For every line of the material below, check for the string "License" and return the line if it is there.

= = = = =

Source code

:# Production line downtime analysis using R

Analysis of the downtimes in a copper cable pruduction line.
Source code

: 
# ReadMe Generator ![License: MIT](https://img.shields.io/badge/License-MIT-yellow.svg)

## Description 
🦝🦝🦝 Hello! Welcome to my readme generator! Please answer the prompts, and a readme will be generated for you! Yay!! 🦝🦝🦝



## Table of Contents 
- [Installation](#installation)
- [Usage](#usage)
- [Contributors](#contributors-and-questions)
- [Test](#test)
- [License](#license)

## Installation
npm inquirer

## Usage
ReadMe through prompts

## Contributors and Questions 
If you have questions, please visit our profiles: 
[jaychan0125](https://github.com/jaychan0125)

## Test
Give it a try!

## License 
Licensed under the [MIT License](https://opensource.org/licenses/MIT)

= = = = =

▶ _REPLY_:
# ReadMe Generator ![License: MIT](https://img.shields.io/badge/License-MIT-yellow.svg)
- [License](#license)
## License 
Licensed under the [MIT License](https://opensource.org/licenses/MIT)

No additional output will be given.